:: EXTRACTED TEXT ::
————————

The Best And Worst Ways Government Can Help Create Jobs: CBO

The Best And Worst Ways Government Can Help Create Jobs

Unemployment might be stuck at crisis levels, but a new government report suggests two commonly proposed Republican remedies would only have minimal effects.

Deregulation and a tax holiday for repatriated corporate earnings would do little to create new jobs, the report from the Congressional Budget office finds. Examining 13 ways to stimulate the economy and job market, the report contends that the impact of deregulation would be too slow and small to have any sort of immediate effect, while taxing repatriated corporate earnings at a lower rate would at most create a single year of full-time employment for every million dollars in federal costs required.

Both deregulation and a corporate tax holiday have been popular talking points of late, with corporations including Pfizer and Apple arguing a repatriation tax holiday would give them the extra cash to create American jobs, and Republicans often insisting large number of regulations have stifled job creation.

Both ideas have come under heavy scrutiny though, as when Bruce Bartlett, former economist for both Ronald Reagan and George W. Bush said that the idea that deregulation create jobs "is just nonsense. It's just made up."

History also shows repatriation tax holidays have done little to stimulate job growth. A recent report found that during the last tax holiday in 2004, 58 of the corporate giants that accounted for 70 percent of all repatriated cash slashed nearly half a million jobs in the following years. Even the Heritage Foundation, a conservative think tank, have changed their tune on the idea of a tax holiday.

————————

(Data extracted from a collection)
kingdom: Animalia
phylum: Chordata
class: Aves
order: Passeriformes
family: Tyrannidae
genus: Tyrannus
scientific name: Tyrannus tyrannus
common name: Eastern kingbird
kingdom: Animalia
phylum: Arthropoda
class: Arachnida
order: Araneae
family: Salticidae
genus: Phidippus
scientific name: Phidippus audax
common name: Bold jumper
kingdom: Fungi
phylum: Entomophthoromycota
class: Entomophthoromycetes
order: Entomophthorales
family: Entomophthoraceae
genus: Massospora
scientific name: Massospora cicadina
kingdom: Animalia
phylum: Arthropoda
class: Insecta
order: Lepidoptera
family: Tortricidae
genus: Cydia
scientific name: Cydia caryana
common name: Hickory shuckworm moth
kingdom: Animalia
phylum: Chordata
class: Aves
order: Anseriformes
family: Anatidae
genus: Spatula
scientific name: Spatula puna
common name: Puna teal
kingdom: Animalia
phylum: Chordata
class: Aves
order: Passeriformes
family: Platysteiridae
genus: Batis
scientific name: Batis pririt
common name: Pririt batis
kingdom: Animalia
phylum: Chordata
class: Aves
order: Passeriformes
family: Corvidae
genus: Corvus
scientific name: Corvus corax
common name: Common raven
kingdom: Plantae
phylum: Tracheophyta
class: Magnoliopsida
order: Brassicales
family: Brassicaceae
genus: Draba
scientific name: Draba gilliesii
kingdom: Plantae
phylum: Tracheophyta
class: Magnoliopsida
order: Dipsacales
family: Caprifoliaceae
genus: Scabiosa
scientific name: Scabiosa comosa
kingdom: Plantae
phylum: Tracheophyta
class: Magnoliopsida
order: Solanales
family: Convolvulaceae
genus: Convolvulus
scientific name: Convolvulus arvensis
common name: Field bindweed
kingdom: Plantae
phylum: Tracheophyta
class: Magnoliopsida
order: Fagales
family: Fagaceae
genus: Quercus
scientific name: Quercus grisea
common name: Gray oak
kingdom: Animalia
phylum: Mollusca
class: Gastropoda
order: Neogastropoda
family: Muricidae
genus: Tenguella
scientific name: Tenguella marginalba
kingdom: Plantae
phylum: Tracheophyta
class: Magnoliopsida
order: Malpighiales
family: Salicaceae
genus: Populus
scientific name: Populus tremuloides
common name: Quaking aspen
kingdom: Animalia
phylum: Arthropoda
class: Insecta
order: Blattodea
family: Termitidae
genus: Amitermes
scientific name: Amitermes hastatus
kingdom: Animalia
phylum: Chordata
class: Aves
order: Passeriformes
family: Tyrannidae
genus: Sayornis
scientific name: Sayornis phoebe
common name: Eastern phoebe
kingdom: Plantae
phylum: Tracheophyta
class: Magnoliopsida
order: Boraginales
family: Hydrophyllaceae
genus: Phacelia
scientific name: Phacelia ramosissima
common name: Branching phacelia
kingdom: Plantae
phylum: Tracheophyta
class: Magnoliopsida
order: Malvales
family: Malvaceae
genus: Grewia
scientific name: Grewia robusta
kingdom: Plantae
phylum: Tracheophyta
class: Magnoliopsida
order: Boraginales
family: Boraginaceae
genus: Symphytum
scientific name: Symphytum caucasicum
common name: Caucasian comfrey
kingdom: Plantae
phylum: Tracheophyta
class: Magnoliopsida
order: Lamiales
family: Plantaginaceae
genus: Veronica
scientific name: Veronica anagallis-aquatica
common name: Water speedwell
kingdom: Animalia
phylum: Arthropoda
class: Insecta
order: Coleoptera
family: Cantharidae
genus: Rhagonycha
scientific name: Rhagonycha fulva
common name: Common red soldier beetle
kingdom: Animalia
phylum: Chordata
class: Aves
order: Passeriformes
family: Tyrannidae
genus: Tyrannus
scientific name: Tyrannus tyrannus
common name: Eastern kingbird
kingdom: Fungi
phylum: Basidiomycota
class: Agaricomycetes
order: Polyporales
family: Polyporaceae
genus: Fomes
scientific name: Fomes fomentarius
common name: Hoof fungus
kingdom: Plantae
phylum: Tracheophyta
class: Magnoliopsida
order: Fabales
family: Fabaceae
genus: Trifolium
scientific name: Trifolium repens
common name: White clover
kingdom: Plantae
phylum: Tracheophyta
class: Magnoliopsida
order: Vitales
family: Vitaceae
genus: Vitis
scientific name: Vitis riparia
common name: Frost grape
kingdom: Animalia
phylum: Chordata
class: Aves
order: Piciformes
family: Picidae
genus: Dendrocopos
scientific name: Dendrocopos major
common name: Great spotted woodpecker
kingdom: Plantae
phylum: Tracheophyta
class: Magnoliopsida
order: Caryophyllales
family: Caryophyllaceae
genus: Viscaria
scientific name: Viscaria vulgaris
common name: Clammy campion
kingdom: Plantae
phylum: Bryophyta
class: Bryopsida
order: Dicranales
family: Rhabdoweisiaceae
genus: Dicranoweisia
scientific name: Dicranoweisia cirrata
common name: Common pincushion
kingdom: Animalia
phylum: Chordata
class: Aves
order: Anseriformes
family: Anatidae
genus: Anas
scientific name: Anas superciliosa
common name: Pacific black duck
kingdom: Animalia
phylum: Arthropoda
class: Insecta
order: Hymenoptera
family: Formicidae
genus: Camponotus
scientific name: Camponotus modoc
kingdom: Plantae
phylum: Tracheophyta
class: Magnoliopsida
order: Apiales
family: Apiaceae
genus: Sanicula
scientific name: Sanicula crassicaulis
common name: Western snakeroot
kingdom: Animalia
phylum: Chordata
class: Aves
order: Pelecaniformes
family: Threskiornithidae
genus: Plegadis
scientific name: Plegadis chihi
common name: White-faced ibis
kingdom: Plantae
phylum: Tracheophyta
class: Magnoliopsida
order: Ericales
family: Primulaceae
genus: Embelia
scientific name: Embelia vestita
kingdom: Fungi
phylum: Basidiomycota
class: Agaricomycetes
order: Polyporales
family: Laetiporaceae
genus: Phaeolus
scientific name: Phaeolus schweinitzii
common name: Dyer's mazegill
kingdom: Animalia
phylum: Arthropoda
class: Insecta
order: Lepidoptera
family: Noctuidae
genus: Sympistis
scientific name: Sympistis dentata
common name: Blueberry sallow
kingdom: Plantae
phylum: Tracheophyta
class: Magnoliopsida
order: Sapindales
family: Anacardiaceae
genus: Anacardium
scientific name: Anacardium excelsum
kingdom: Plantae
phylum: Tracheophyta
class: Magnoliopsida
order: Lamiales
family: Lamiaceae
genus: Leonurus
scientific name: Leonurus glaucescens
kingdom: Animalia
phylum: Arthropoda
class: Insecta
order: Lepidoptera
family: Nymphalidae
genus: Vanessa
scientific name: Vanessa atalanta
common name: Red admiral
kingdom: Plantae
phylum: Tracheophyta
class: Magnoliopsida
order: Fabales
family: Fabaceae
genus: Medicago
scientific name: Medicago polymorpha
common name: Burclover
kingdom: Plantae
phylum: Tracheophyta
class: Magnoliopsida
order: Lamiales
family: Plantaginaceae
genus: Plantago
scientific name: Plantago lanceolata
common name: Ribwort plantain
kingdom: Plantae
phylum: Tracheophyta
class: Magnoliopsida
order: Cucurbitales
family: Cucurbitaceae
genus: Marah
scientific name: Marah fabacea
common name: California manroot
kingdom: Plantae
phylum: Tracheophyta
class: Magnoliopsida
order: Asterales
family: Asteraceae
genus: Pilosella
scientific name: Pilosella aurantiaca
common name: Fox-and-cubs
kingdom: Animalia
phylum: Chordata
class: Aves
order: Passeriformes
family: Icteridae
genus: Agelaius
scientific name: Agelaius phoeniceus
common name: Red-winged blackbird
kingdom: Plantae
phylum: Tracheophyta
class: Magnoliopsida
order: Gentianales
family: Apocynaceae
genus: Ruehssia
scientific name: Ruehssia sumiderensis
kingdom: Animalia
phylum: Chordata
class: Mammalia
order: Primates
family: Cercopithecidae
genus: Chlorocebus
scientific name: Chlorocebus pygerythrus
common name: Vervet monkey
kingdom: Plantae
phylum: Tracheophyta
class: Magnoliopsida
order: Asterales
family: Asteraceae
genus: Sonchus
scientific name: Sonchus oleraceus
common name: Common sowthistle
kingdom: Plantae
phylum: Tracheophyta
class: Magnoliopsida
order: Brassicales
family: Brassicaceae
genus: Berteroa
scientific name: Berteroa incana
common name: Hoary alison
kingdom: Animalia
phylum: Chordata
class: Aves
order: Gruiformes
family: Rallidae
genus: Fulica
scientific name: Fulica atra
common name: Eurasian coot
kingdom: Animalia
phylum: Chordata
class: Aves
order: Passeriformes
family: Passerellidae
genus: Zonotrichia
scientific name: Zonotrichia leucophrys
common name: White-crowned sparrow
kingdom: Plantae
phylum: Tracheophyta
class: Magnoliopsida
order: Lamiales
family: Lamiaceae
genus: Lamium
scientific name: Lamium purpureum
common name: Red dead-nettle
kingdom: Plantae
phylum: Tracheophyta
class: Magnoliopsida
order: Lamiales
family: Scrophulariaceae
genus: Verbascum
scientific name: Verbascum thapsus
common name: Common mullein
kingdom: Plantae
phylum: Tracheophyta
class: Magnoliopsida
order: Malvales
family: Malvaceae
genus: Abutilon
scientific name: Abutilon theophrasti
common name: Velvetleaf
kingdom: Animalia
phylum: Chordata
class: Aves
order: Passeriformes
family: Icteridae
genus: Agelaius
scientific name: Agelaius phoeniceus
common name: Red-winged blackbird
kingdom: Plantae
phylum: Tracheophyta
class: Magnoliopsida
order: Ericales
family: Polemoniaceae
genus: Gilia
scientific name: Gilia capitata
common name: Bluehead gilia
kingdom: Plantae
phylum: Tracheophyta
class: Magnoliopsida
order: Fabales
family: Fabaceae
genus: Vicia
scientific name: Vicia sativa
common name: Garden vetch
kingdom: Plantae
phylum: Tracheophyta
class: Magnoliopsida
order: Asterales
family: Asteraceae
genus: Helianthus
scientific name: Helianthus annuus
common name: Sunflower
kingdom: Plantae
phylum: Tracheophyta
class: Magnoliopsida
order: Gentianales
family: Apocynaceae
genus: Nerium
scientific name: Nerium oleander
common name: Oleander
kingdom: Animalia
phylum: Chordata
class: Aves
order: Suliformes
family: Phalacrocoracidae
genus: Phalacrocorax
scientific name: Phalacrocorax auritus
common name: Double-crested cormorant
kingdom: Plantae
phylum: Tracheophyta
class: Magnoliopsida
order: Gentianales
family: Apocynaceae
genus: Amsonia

————————

:: TO-DO LIST ::
1. Rewrite the paragraph beginning "Deregulation and a tax holiday" from the article on government job creation as a short bulleted list that keeps its main facts.
2. Resume the article on government job creation, picking up right after its final sentence.

:: ANSWERS TO THE TASKS ::
1.
- A Congressional Budget Office report finds that deregulation and a tax holiday for repatriated corporate earnings would create few new jobs.
- The report examines 13 ways to stimulate the economy and job market.
- Deregulation's impact would be too slow and small to have any immediate effect.
- Taxing repatriated corporate earnings at a lower rate would create at most one year of full-time employment for every million dollars in federal costs.

2.
The CBO report instead contends that extending unemployment benefits is the best way to create new jobs in the short term. The Center of American Progress recently supported this claim by arguing unemployment benefits provide the greatest benefit to the labor market when unemployment is at its worst. Indeed, according to a 2010 report by the Urban Institute, for every dollar the government spends on unemployment benefits, two are put back into the economy.

The contention is supported by another report, this one by the Census, finding unemployment benefits were responsible for the creation of an average of 1.6 million jobs each quarter between mid-2008 through mid-2010, while simultaneously keeping an estimated 3.2 million people out of poverty.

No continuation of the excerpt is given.